VOS CONSIGNES >>
D'après l'article sur les estampes de Louise Bourgeois, en quelle année la galerie Karsten Greve a-t-elle montré cette artiste pour la première fois à Paris ?

TEXTE DE LA PAGE >>
***

Galerie

ESTAMPES

Louise Bourgeois sur les planches

Par Henri-François Debailleux · Le Journal des Arts

Le 19 janvier 2018 - 503 mots

La galerie Karsten Greve présente plus de 60 estampes et portfolios réalisés par l’artiste entre la fin des années 1980 et 2009, avant sa disparition.

Paris. Karsten Greve est le premier à avoir montré Louise Bourgeois en galerie à Paris (mais aussi en Europe). Et ce dès 1990, un an après avoir ouvert son espace rue Debelleyme dans le 3e arrondissement. S’il a depuis organisé neuf expositions personnelles à cette adresse (et plus de vingt dans le monde) de cette artiste née à Paris en 1911 et décédée à New York en 2010, celle-ci n’est que la deuxième (après celle de 2005) entièrement consacrée aux « Éditions » selon son titre.

***

ENTRÉES EXTRAITES >>
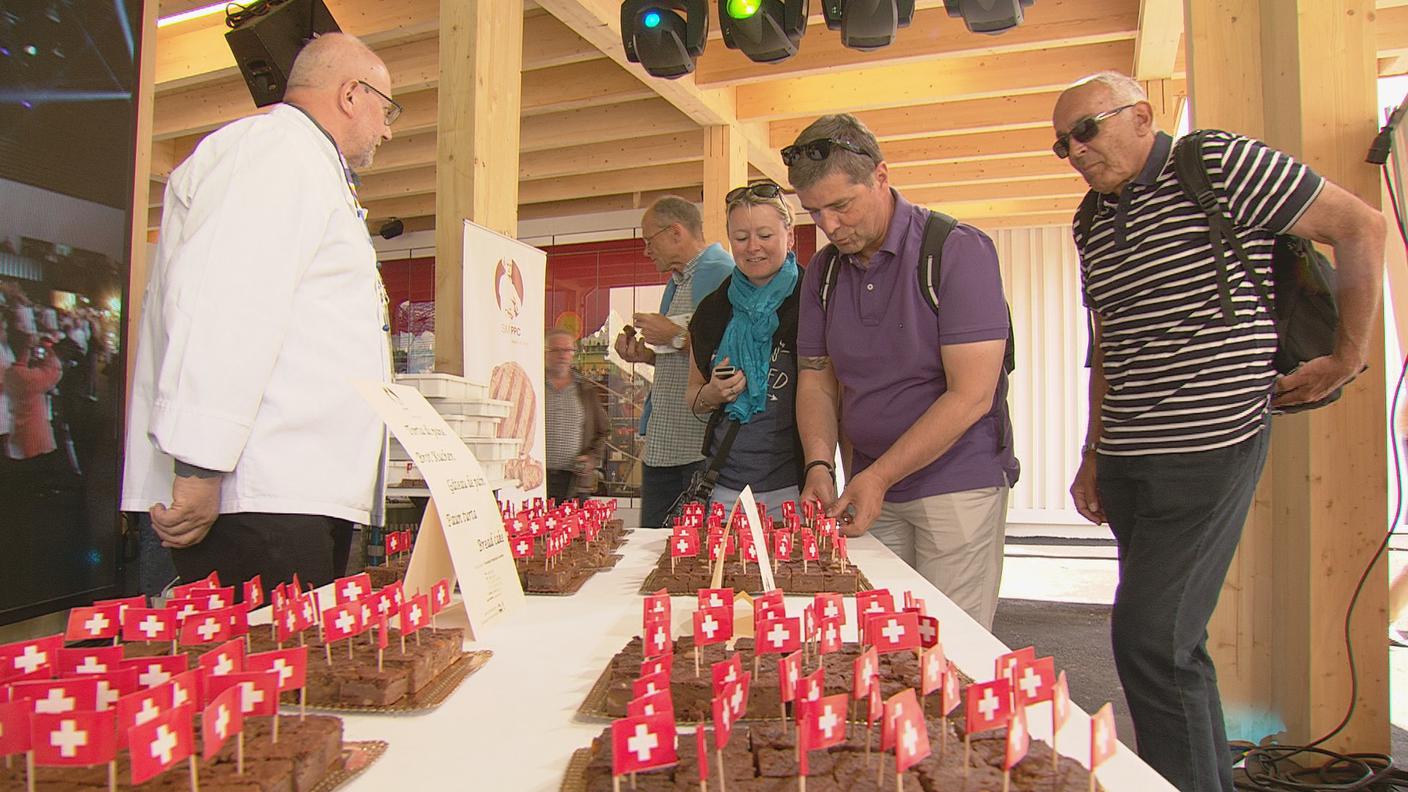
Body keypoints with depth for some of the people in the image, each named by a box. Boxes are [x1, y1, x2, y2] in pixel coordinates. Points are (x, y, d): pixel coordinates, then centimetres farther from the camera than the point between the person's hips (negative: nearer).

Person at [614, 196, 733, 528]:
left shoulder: (720, 272, -10)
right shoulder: (677, 281, 22)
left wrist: (676, 335, -14)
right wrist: (646, 356, 11)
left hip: (701, 449, -10)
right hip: (662, 444, 10)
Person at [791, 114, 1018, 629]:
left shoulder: (958, 250, -12)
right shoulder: (823, 269, 7)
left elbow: (971, 396, -17)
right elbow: (816, 378, 11)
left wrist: (878, 476, -17)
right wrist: (819, 464, -6)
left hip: (958, 483, -5)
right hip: (872, 488, 5)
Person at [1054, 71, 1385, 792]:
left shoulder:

***

VOTRE RÉPONSE >>
En 1990.